The code below will plot the loss function, and plot a path of the loss over the first few steps of our gradient descent algorithm. Note with the slightly higher learning rate the loss jumps around a bit but slowly converges to the minimum. With the lower learning rate, we gently slide down the parabola to the minimum. This demonstrates why tuning the learning rate is so important when training neural networks.

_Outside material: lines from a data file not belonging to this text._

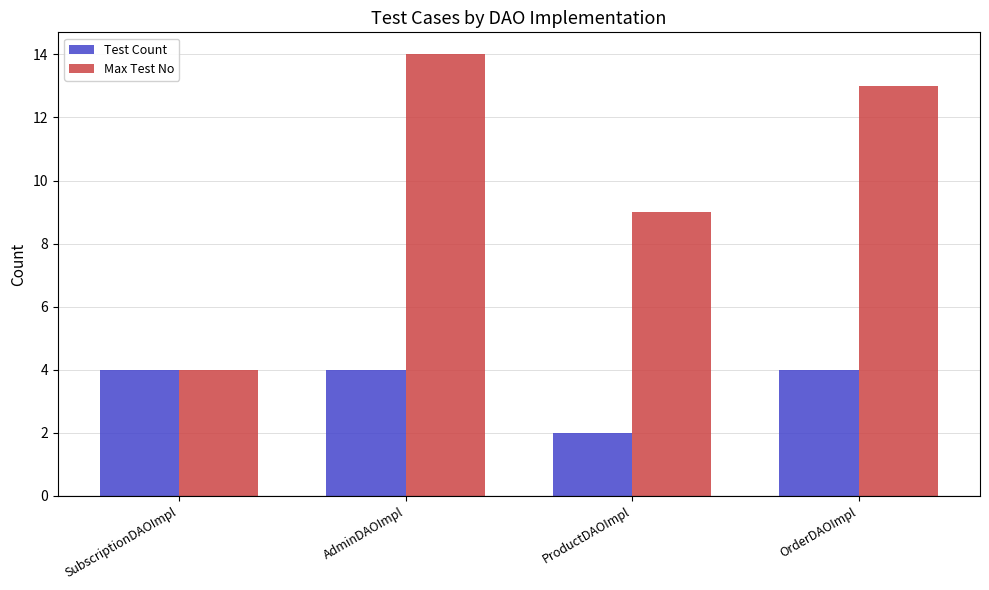

What is the difference between the maximum and minimum values in the Max Test No series?

10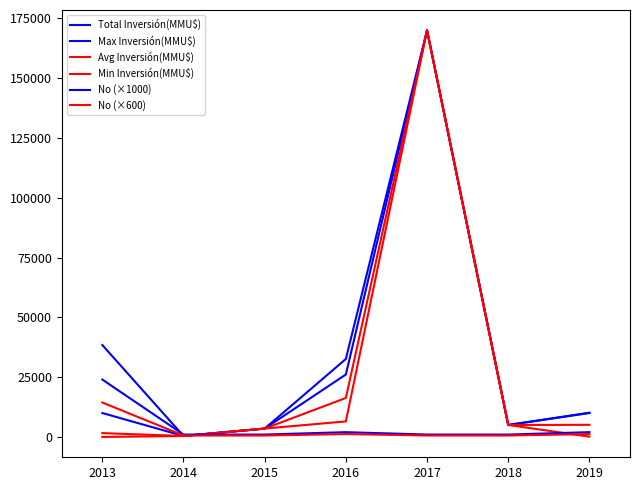

True or false: Min Inversión(MMU$) and Total Inversión(MMU$) cross at least once.

False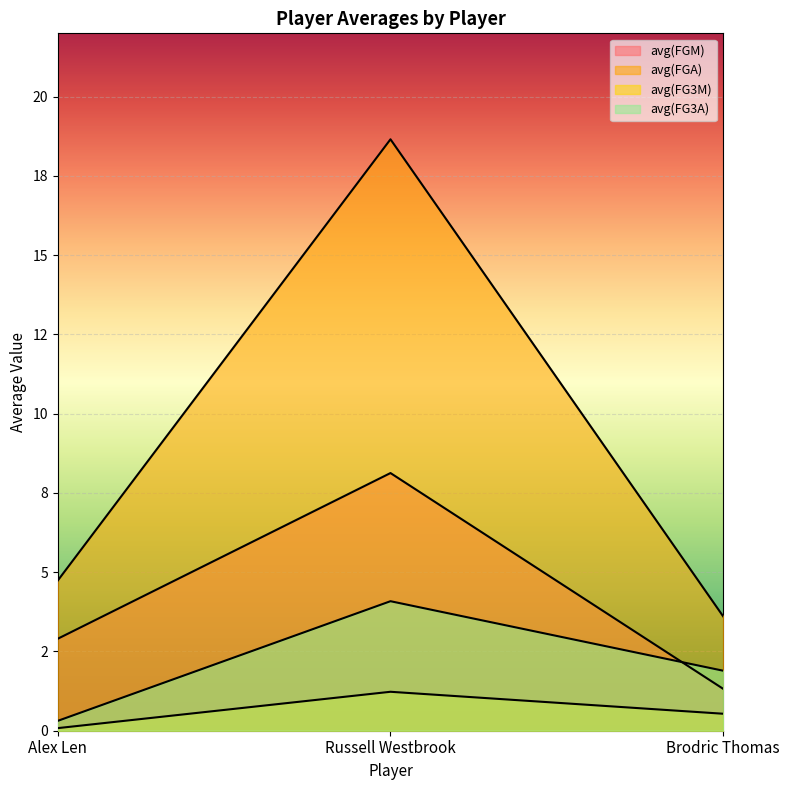

Where is avg(FG3A) nearest to the value 2?

Brodric Thomas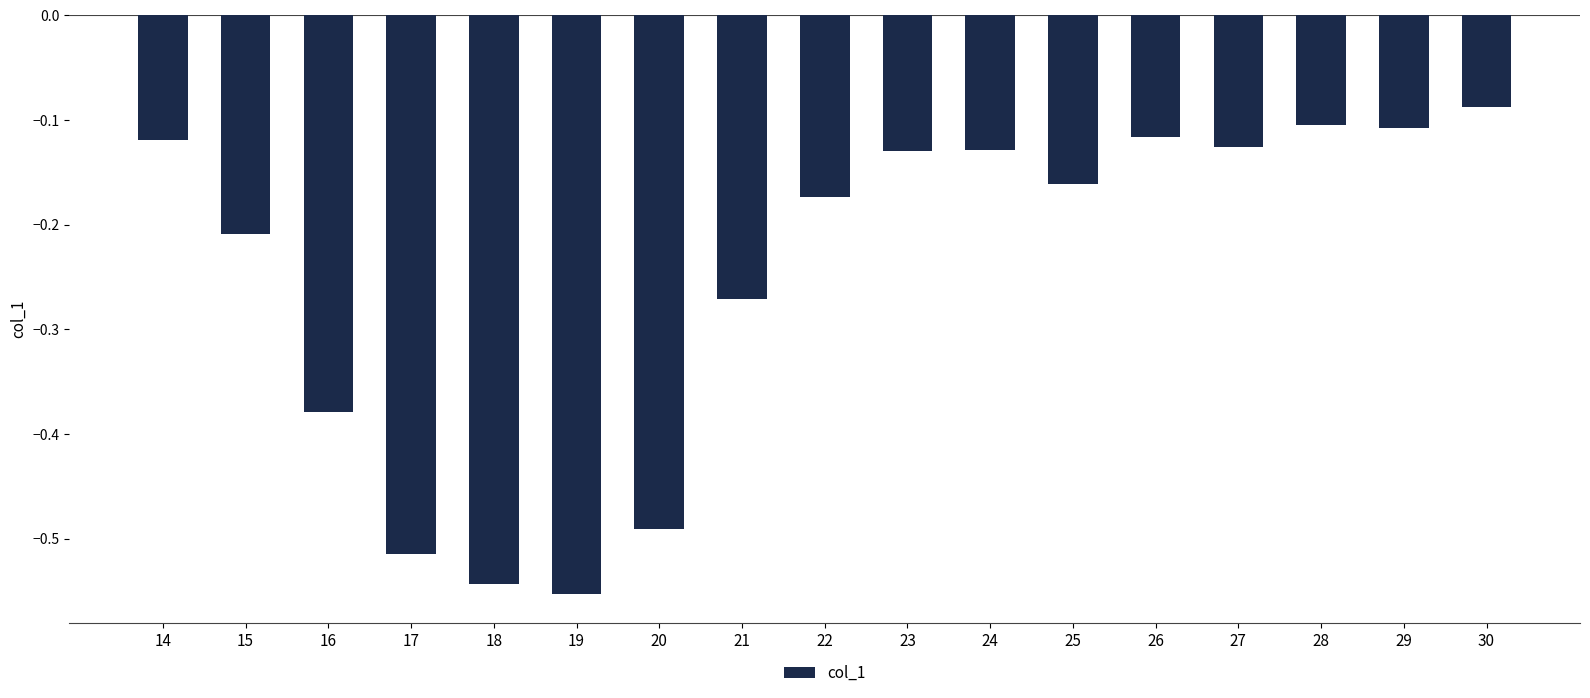

What is the value of the 15th bar from the left?

-0.1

x_plot = np.repeat(x[0], 20)
y_plot = np.repeat(y[0], 20)
 
m_plot = np.arange(0, 20)
b_plot = np.arange(15, 35)
 
fig, ax = plt.subplots(1, 2)
 
m = 5
b = 5
learning_rates = [0.003, 0.001]
 
for i, learning_rate in enumerate(learning_rates):
    losses = []
    y_preds = []
 
    for j in range(10):
        y_pred = feedforward(x[0], m, b)
        y_preds.append(y_pred)
        dLdm, dLdb = backpropogate(y_pred, y[0], x[0])
        m = m - learning_rate * dLdm[0]
        b = b - learning_rate * dLdb[0]
        losses.append((y_pred - y[0]) ** 2)
 
    ax[i].plot(x_plot * m_plot + b_plot, (x_plot * m_plot + b_plot - y_plot) ** 2)
    ax[i].plot(y_preds, losses, marker="o", c="r", linestyle="dashed", label=f"learning rate: {learning_rate}")
 
    ax[i].legend()

Plot showing the loss function parabola and the path taken by gradient descent with two different learning rates.

Conclusion

I hope this short article sheds some light on the basic ideas of neural networks. To take your learning a bit further, I recommed you try some of the following:

  • Change the initial weights and see what happens. Plot the loss function.
  • Look at the scatter plot of the data. Is a straight line optimal? Fit an alternative regression and try to rewrite the forward pass, back propogation, and training loop.
  • Add another weight and bias (this is now moving closer to a neural network, the two perceptrons would form the hidden layer). See the impact. Consider the regression formula now. What is the difference? What does the new regression formula mean? Does it have any advantages over just one weight and bias.
  • Add another input and rethink what is happening. What does the regression mean now?

If you'd like to see a more advanced neural network implemented in numpy only, refer to the Tryangle source code and have a look at the ensemble module.